Cboe EDGX Files for 23x5 Equity Trading With New Overnight Session

TET

March 31, 2026

Updated: Fresh

Cboe EDGX has filed a proposal to extend trading in U.S. equities and exchange-traded products to 23 hours a day, five days a week. According to SEC Release No. 34-105206, the exchange submitted the filing on 31 March 2026 and is proposing a new overnight session from 9:00 PM to 4:00 AM ET, with the usual one-hour pause from 8:00 PM to 9:00 PM ET on weekdays.

If approved, the venue would split the trading day into four parts: the new overnight session, a pre-opening session, regular trading hours, and a post-closing session. Cboe says the expansion is meant to meet growing demand for U.S. equity access outside standard hours, particularly from international participants.
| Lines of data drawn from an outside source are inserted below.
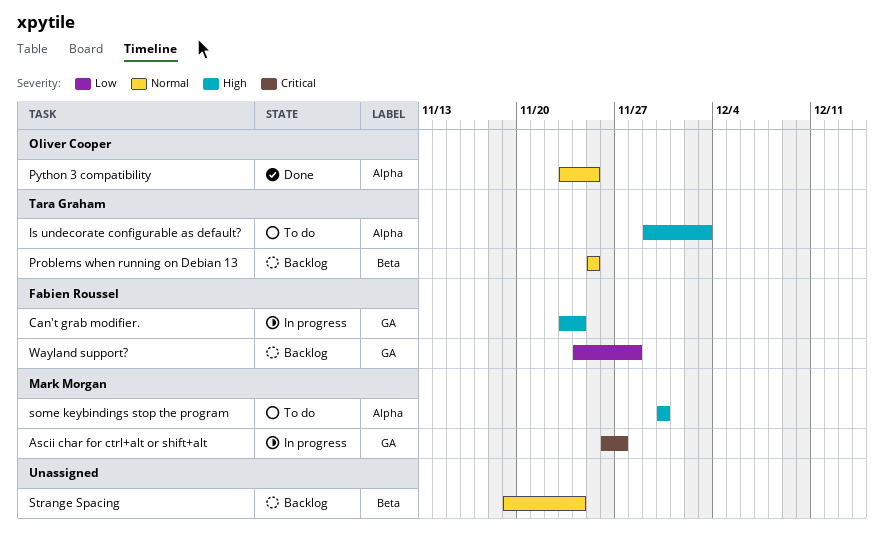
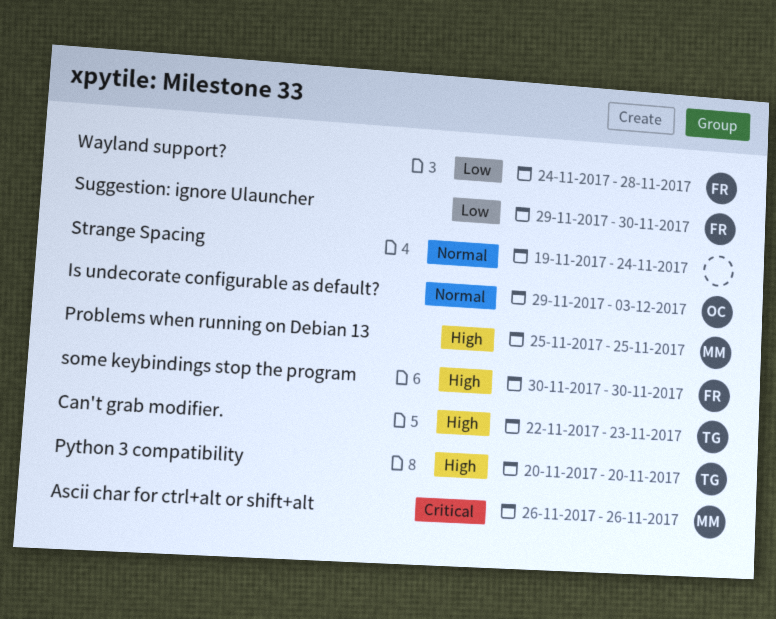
Ascii char for ctrl+alt or shift+alt, due: Nov 27 -> Nov 26
Can't grab modifier., owner: Fabien Roussel -> Tara Graham
Can't grab modifier., start: Nov 23 -> Nov 22
Can't grab modifier., due: Nov 24 -> Nov 23
Is undecorate configurable as default?, owner: Tara Graham -> Oliver Cooper
Is undecorate configurable as default?, priority: High -> Normal
Problems when running on Debian 13, owner: Tara Graham -> Mark Morgan
Problems when running on Debian 13, priority: Normal -> High
Python 3 compatibility, owner: Oliver Cooper -> Tara Graham
Python 3 compatibility, priority: Normal -> High
Python 3 compatibility, start: Nov 23 -> Nov 20
Python 3 compatibility, due: Nov 25 -> Nov 20
some keybindings stop the program, owner: Mark Morgan -> Fabien Roussel
Suggestion: ignore Ulauncher: none -> present

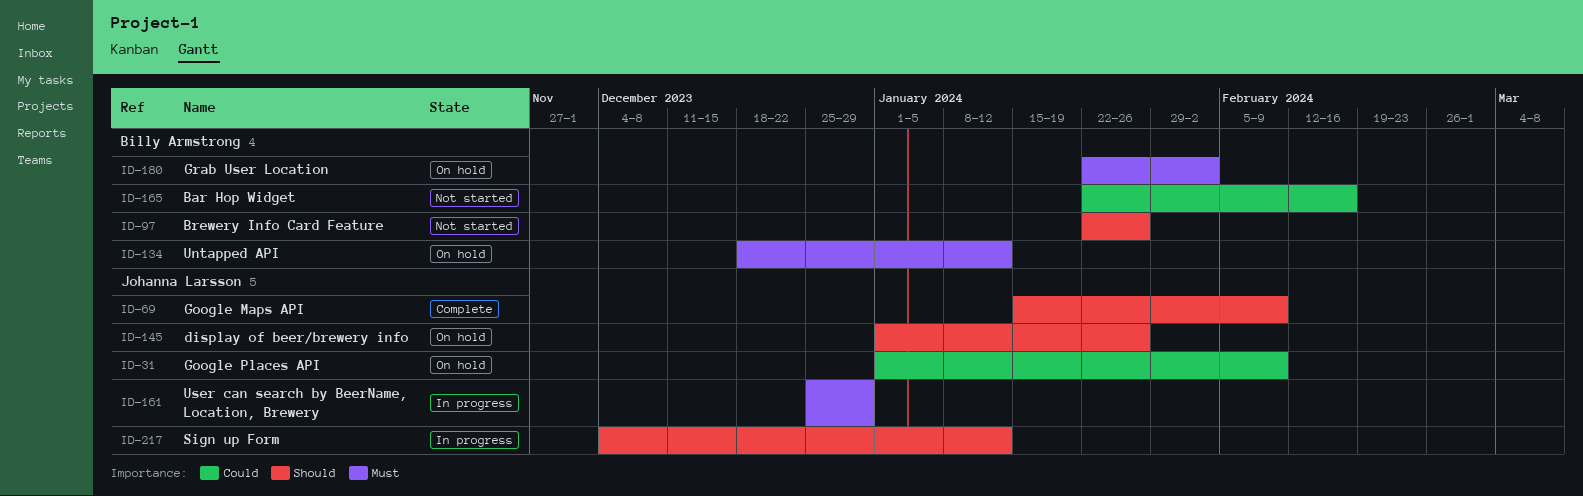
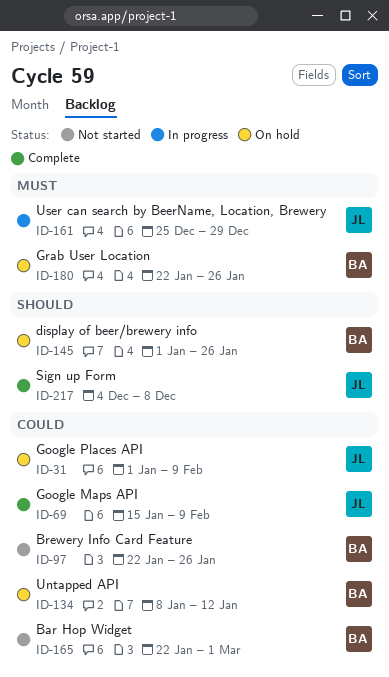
ID-69, priority: Should -> Could
ID-97, priority: Should -> Could
ID-134, priority: Must -> Could
ID-134, start: Dec 18 -> Jan 8
ID-145, owner: Johanna Larsson -> Billy Armstrong
ID-165, due: Feb 16 -> Mar 1
ID-180, due: Feb 2 -> Jan 26
ID-217, status: In progress -> Complete
ID-217, due: Jan 12 -> Dec 8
The filing also builds in several guardrails. Only limit orders would generally be available during the extended session structure, and Cboe says members would have to provide customers with disclosures covering thinner liquidity, higher volatility and other overnight-trading risks. Resting orders would also be cancelled at the end of the post-closing session to reduce the risk of stale instructions carrying into the next overnight market.

Why it matters

For traders, Cboe’s filing shows that the push toward near-continuous U.S. stock trading is no longer just a Nasdaq story. More competition between exchanges on overnight access could widen availability, but it also increases the importance of understanding session-specific spreads, order protections and market-data quality.

What to watch next

The immediate next step is the SEC comment process. Traders should also watch whether broker-dealers back one overnight venue over another, because actual access may depend as much on broker routing decisions as on the exchange rule change itself.